HISTORIC A Fleming Antiques is calling it a day - and here are some amazing facts we’ve pulled together about the family-run business.
- On January 10, 1941, 300 German bombers made a concentrated attack on Portsmouth, killing 171 people, injuring 430 and leaving 3,000 homeless.
One of the buildings destroyed in the attack was A. Fleming Antiques in Castle Road, Southsea, run by brothers Jack and Alfred Fleming.

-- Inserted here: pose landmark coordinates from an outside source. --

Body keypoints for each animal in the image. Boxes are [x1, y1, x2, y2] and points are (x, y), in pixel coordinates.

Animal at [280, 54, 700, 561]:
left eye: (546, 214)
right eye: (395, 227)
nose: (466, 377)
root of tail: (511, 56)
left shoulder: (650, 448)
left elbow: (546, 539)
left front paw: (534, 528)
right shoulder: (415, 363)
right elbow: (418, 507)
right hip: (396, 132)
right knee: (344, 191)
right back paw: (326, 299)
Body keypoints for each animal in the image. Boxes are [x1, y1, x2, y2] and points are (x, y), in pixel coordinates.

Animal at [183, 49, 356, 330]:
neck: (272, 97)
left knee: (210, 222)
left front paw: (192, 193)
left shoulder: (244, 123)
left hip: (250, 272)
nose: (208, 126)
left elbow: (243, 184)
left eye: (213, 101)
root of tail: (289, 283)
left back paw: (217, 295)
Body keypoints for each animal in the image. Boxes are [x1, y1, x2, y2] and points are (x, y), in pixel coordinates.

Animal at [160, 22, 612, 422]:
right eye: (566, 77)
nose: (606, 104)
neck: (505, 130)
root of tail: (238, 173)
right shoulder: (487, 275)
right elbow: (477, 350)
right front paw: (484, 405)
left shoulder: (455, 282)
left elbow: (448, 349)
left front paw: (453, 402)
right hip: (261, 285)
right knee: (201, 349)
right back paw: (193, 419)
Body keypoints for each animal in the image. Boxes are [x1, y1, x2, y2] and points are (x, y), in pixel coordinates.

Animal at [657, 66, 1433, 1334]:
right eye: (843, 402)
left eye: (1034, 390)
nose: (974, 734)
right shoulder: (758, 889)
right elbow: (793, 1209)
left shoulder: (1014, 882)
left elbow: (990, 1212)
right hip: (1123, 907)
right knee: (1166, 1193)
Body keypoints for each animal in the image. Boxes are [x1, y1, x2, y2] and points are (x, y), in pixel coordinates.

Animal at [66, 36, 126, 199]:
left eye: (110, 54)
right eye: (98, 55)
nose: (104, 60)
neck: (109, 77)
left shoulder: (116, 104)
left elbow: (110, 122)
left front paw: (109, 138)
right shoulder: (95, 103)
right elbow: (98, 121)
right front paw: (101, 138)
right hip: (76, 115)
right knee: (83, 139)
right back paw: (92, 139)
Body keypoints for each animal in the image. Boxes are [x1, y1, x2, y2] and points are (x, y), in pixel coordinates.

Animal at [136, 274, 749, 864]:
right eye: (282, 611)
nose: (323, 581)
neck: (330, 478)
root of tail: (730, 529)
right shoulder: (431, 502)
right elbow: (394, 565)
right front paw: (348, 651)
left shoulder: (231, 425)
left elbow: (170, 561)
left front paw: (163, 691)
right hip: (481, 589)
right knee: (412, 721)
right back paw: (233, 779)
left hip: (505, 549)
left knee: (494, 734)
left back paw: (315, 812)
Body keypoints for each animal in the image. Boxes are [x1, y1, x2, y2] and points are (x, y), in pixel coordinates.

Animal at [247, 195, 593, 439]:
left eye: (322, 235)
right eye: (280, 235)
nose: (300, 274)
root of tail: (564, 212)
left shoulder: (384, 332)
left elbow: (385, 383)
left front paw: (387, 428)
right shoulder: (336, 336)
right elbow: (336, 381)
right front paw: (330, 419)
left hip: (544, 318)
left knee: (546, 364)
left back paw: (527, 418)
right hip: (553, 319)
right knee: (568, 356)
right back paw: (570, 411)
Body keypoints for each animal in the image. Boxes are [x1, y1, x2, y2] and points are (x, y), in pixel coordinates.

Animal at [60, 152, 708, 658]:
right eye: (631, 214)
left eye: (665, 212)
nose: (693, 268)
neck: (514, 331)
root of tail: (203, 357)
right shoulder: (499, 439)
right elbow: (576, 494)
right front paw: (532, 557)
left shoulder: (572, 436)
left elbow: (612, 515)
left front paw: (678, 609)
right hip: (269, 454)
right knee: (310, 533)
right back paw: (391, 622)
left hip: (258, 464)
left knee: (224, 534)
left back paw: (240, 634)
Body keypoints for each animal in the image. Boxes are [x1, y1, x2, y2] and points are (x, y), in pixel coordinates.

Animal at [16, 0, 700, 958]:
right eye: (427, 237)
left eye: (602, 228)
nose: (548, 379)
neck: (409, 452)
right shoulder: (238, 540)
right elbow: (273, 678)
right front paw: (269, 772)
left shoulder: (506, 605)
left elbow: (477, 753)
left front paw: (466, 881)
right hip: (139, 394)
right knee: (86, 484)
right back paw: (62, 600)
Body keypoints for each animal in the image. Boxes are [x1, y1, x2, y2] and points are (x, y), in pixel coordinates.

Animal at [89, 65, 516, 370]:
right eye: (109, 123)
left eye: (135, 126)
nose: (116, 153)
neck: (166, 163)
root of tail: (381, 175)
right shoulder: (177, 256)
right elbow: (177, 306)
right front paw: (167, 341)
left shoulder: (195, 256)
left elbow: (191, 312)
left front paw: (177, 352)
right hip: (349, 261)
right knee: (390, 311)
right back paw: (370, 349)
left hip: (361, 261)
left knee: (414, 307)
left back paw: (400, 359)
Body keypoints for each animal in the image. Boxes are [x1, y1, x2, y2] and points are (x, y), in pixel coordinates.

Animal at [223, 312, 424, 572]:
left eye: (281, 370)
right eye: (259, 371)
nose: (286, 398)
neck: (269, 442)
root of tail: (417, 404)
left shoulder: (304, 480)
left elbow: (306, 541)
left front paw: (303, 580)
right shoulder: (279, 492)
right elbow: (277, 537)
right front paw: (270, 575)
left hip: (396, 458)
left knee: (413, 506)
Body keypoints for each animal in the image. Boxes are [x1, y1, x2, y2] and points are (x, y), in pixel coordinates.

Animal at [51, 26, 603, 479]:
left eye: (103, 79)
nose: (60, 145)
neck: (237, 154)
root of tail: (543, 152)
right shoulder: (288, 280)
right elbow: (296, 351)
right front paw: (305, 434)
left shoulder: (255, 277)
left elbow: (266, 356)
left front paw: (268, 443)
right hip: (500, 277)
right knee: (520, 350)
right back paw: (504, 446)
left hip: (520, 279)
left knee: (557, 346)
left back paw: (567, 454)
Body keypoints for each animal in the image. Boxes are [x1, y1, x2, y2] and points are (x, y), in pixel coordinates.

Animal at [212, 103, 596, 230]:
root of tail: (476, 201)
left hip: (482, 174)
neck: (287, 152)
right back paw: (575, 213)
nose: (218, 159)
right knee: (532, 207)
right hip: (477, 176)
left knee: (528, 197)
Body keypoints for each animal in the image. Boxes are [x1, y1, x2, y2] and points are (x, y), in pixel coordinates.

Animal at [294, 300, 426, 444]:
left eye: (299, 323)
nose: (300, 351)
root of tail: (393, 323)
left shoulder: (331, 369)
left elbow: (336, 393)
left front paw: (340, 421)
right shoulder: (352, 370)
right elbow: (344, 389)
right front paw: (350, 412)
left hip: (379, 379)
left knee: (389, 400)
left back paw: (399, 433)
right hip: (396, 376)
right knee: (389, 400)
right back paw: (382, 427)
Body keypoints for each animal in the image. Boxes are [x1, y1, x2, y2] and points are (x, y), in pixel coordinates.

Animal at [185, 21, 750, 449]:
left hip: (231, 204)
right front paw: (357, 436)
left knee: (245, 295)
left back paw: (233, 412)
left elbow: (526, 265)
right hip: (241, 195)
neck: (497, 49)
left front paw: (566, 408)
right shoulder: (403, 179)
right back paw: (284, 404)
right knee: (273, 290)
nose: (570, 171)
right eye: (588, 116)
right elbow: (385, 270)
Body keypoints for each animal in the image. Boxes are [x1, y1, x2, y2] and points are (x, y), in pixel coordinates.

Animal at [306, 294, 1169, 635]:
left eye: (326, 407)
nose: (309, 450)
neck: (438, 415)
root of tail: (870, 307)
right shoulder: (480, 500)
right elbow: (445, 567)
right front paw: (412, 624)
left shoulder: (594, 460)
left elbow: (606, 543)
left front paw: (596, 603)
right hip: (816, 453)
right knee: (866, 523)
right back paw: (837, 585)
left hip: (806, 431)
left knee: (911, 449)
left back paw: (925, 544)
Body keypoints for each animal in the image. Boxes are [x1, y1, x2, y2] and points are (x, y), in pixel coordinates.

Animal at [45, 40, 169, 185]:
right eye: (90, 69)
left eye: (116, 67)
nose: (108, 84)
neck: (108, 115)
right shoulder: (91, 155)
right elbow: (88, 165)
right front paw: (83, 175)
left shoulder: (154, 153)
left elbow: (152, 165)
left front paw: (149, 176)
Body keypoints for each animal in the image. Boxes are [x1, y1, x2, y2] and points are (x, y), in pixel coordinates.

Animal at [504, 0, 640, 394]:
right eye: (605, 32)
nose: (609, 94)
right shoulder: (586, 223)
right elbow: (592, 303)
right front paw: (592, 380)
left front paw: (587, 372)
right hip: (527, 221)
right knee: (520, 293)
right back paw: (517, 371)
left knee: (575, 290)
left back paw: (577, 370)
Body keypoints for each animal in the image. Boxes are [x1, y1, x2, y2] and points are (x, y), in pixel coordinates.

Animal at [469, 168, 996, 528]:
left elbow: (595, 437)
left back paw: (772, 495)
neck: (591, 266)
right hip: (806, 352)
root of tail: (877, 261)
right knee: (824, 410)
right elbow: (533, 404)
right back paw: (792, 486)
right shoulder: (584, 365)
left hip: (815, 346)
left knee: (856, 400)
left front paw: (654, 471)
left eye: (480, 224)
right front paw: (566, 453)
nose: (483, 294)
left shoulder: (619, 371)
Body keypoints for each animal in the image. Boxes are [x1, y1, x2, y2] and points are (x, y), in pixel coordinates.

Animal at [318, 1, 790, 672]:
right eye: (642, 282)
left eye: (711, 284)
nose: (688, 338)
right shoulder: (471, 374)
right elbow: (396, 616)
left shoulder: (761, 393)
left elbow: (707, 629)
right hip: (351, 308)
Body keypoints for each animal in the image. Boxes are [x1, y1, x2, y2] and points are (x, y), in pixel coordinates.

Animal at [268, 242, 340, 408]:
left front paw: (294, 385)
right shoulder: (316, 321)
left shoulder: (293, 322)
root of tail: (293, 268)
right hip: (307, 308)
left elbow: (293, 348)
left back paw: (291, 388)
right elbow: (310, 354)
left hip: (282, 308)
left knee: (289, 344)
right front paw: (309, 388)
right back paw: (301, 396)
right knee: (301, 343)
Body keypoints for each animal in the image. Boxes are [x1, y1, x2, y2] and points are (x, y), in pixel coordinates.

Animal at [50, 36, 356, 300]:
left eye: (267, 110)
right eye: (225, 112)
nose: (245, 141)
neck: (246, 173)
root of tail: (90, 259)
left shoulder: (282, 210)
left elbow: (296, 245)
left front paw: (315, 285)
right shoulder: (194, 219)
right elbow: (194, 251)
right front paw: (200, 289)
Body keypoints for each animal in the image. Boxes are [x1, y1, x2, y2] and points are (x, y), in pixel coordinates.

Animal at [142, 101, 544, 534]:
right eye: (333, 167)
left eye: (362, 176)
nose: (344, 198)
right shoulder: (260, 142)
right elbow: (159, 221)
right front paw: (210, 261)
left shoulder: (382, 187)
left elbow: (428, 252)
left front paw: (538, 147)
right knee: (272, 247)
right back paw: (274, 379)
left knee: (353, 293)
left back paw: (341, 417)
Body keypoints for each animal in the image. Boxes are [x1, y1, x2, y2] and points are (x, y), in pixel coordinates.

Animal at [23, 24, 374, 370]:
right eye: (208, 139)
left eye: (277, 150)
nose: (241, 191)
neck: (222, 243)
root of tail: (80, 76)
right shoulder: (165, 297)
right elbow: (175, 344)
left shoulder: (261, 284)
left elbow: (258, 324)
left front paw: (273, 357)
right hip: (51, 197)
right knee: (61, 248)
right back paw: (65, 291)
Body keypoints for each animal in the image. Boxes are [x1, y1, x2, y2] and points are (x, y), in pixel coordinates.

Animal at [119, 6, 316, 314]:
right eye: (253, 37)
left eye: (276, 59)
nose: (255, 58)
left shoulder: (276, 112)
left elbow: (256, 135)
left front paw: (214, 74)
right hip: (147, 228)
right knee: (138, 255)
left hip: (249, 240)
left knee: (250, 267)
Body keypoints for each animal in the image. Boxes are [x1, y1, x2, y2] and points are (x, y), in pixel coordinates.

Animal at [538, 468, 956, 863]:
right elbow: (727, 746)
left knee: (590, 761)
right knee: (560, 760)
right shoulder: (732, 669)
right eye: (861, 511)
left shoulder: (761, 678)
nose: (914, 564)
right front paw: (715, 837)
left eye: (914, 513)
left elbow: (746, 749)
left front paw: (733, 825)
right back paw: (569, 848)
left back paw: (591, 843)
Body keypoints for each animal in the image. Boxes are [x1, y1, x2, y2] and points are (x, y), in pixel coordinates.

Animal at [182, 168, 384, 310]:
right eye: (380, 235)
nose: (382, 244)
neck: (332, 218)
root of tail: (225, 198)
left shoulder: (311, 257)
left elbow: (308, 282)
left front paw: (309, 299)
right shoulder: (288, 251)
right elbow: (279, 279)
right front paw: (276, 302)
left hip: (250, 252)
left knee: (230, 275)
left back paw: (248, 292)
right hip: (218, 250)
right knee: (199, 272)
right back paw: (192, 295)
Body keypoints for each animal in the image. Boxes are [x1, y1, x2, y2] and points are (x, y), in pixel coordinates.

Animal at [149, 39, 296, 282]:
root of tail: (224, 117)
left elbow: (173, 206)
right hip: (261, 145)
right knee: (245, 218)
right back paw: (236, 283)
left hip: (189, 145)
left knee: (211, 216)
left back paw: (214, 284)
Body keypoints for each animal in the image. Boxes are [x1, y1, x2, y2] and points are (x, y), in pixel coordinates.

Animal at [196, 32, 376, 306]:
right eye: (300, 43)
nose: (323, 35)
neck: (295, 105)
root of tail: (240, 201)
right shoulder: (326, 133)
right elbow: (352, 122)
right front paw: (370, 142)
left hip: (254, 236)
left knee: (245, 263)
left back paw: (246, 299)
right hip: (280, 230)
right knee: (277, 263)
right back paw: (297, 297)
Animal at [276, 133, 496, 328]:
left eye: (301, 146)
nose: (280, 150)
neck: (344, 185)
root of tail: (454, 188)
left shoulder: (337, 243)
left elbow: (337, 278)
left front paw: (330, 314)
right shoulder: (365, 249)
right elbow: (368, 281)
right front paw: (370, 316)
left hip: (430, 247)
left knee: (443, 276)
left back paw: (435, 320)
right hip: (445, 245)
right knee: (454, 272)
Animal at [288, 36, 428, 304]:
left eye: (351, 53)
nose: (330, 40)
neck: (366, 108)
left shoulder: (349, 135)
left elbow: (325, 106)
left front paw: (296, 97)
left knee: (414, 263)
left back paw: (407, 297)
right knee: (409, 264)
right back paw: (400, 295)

- Jack, who was commissioned into the Royal Navy Volunteer Reserve, got a signal informing him that his business was in ruins. But rather than ruing his misfortune, he was already thinking of how he could rebuild the business. He sent a message to a colleague to enquire whether the empty clock tower on the corner of Castle Street and Great Southsea Street had also been hit in the raid. Amazingly, with bombs destroying many of the buildings surrounding it, the tall landmark had remained intact. Jack quickly decided the clock tower was the perfect building to relocate his business and acquired the premises.
- Alfred, who served in the RAF as a bomber pilot, was recorded missing on active service in 1942, but when Jack returned the Southsea landmark became the business’s new home and it has remained there ever since.
- The shop was once a favourite of King George V’s wife, Mary, who would peruse the store in search of collectables during the 1920s.
- One of their customers was the last Emperor of Ethiopia, Haile Selassie, who had his naval headquarters kitted with Royal Navy-style furnishings.
- The business had string of shops reaching from Portsmouth to Pall Mall in London, and a flourishing worldwide export business.
- The Clock Tower site was purchased by George Gale of Gales Brewery in 1902, but the first occupier of the clock tower was Ernest Smith, an antique dealer. The architect was Joseph Walmisley and the builder James Cockerill, a contractor of Victoria Road, Southsea.